Nov 09, 2009 18:44
9 November 2009
My second period B-day class is Algebra 2 with Ms. Gillespie in building 4. I usually go from there straight to lunch, but not today. Today I went in the opposite direction to Ruiz's 3AB pre-AP English. It's not a big deal. I just went to a different place for 25 minutes, but I got that empty-stomached butterfly feeling I get when something is different. I guess its the schedule-prone species I belong to. I entered the room, and that feeling went away. Why feel anxious about something so familiar? These past two years I have spent time and energy and spilled blood, sweat and tears in this room, and when my subconscious brain picked up on that it calmed down. Sometimes I wish my subconscious brain and the rest of my body would get onto the same page.
That aside, I love cheese. I say I love cheese not in the sense that I really like cheese, but I love cheese. I love all kinds of cheese, yellow cheese, white cheese, red cheese, brown cheese, and all the other colors of the cheese rainbow. Cheese really is the melty-delicious glue that holds the human race, and the world, together. Every culture has their cheeses and when we share that cheesey gift to the world, something beautiful happens. Something so beautiful that I can't help but shed a tear when I witness that spectacle. When two foreign, warring, diplomats taste the other's parent country's cheese for the first time they cannot think about war. They can only think about getting that delicious, salty, savory, sweet, earthy, pasteurized, and un-pasteurized, Old and dry, new and tasty cheese into their possession. That cheese that makes the rest of your possessions meager by comparison. They want - nay, they need to get that cheese home as soon as possible to their Apartment in Amsterdam or their Townhouse in Moscow.
But there is problem. American cheese. Holland has Smoked Gouda, and we have American cheese? An outrage! It is no small wonder that our soldiers during the American Revolution could keep their spirits up with such a depressing excuse for a cheese. Our American "cheese" against the English Brie or the classic Cheddar? How could any of them hoped to survive in the wake of the Cheesy British assault? It only makes sense when you think about it. Why are we always at war with someone or another? Because our cheese sucks. If our cheese was any good, then those beautiful moments would happen between our politicians and those abroad and the fighting would never ensue. What was the Cold War about, if not for cheese? Fridges are cold, cheese is kept in the fridge; it only makes sense.

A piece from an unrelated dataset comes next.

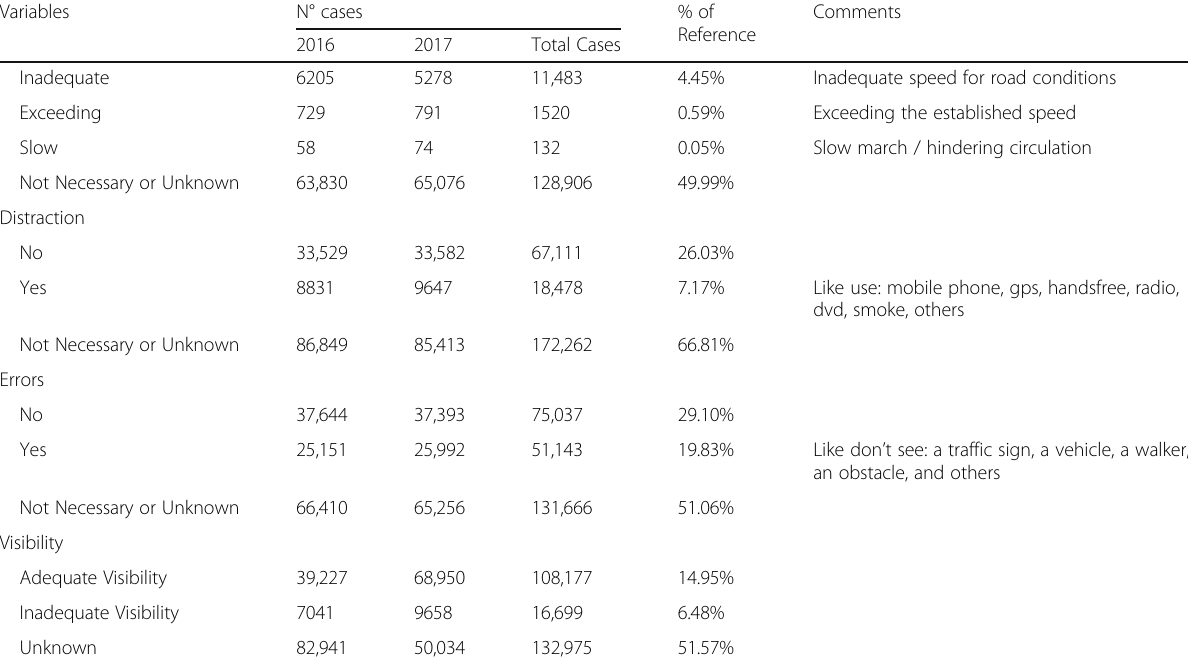
Table 1 Total number of cases analyzed. Processed by the Authors (Continued) Variables N° cases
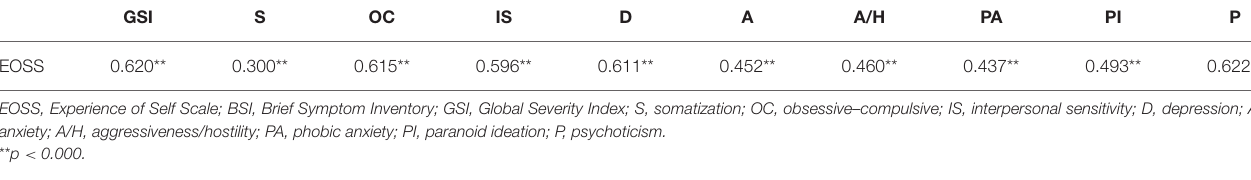
TABLE 2 | Pearson correlations between the EOSS and the BSI subscales. GSI S OC IS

The fighting in the Middle East could be solved in one afternoon at one luncheon. Give the leader of Israel and the leader of Palestine some smoked Gouda on French bread? There will be peace within the hour. We, the western powers, need not focus on well-placed missle attacks and well-coordinated Ground-Air offensives, but rather on well-coordinated knife cuts into blocks of cheese and well-placed name places at the table on the Veranda. Please, cheese makers of the world, give to charity. A good charity, one that strives for world peace. Give up just 1% of your yearly production, and you will have your name forever engraved in the monument to the ending of war. Those among our number spear-heading the effort to bring about a cheesey peace, you will surely be given a Nobel Peace Prize for your contributions to world peace.
I have a proposal: America, get a better cheese, and we can end war. Why did the War in Iraq happen? Saddam was so offended by our cheese on a Ritz cracker that he could not help but insult America. So my plan for ending war, once and for all? Get better cheeses. We shouldn't be spending so much money on rockets and bombs, but rather on precious Cheese research. What are we training these egg-heads for if not for cheese? I say, make cheese, not war!